- 20
László Moholy-Nagy
Description
- László Moholy-Nagy
- CH P. Space Modulator or Iridescent Space Modulator
- Signed L. Moholy-Nagy and dated 40 (upper right); signed again L. Moholy-Nagy, dated 40 and inscribed CH P (40) (lower right)
- Oil and incised lines on Plexiglas
- 35 3/4 by 24 in.
- 90.8 by 61 cm
Provenance
Thence by descent
Exhibited
Catalogue Note
The remarkable technique exhibited in the present composition helped establish Moholy-Nagy as a groundbreaking new media artist. His unrivaled experimentation was recognized by the renowned co-founder and first director of the Solomon R. Guggenheim Museum, Hilla von Rebay. In 1941, a year after the present work was completed, von Rebay gave Moholy-Nagy a solo exhibition at the Museum of Non-Objective Painting and would soon after become his most devoted collector.

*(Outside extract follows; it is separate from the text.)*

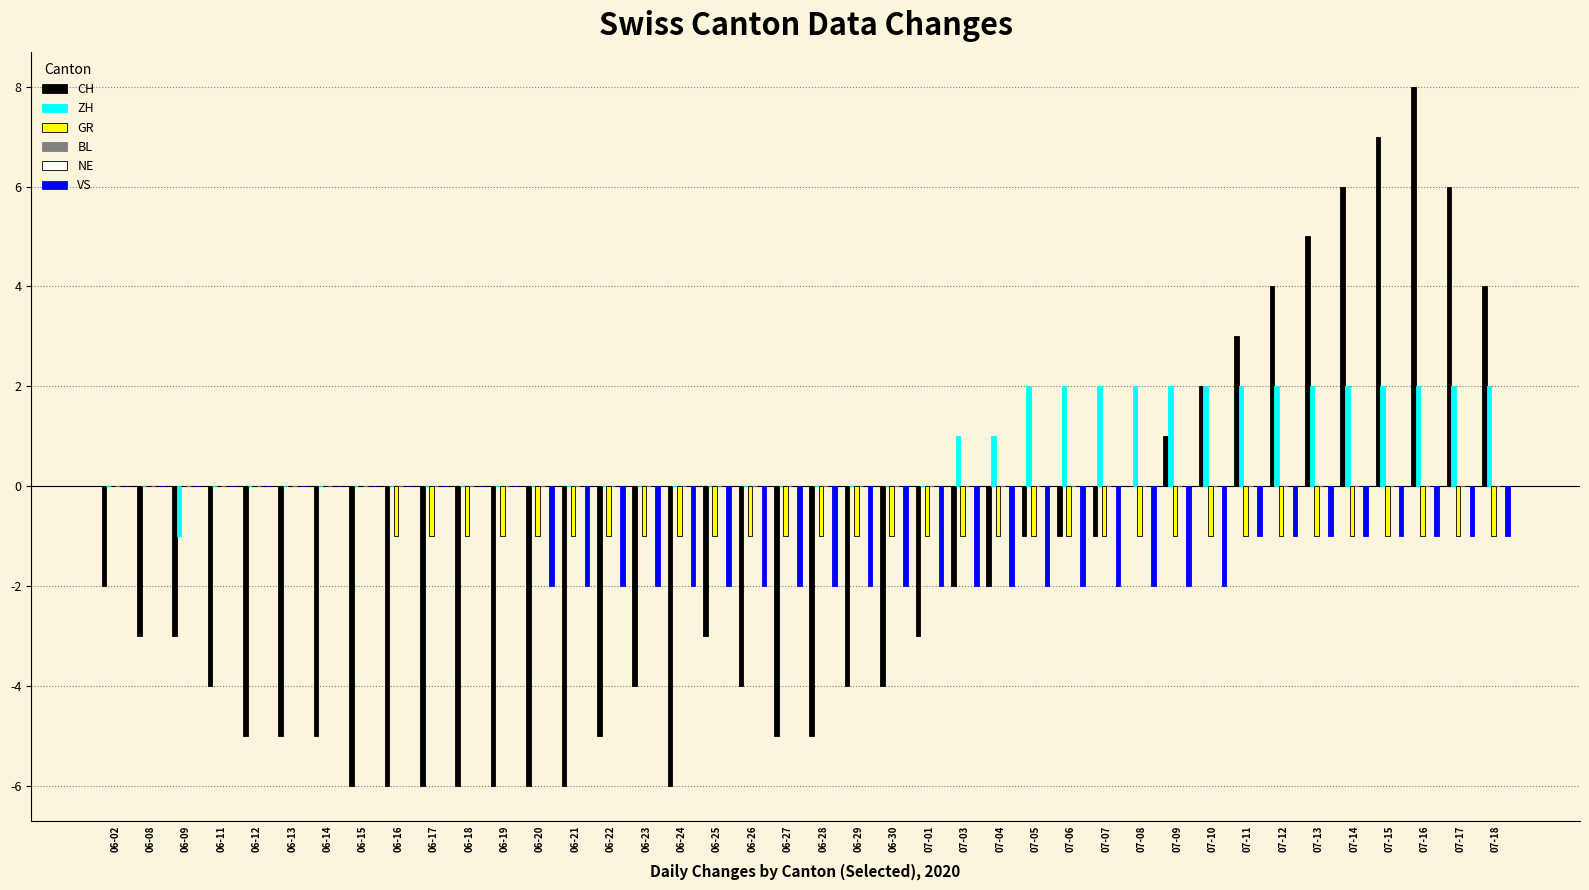

What is the average value of the CH series?

-2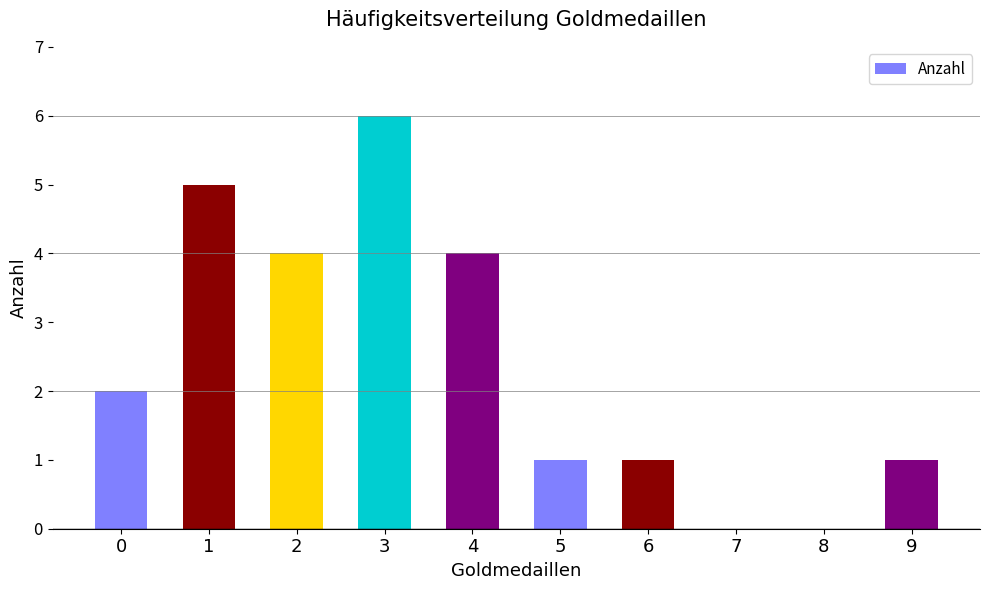

What is the change in value from 2 to 6?

-3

The artist explained his fascination with plastics and how his experiments with these materials in the early 1930s transformed his approach to art forever. "In working with these materials, uniformly colored, opaque or transparent plastics, I made discoveries which were instrumental in changing my painting technique. This had inevitable repercussions on my thinking concerning light problems. To produce true, primary relationships, my former idea of an objective painting, was not the only reason for my use of smooth flat surfaces. It was also nearest to the transition of light into color and color into light, something like an objective texture invention for a delicate and evasive medium. By producing real radiant light effects through transparent dyes on plastic and through other means, one has no need for translating light into color by painting with pigment" (L. Moholy-Nagy, reprinted in Krisztina Passuth, Moholy-Nagy, London, 1985, pp. 382).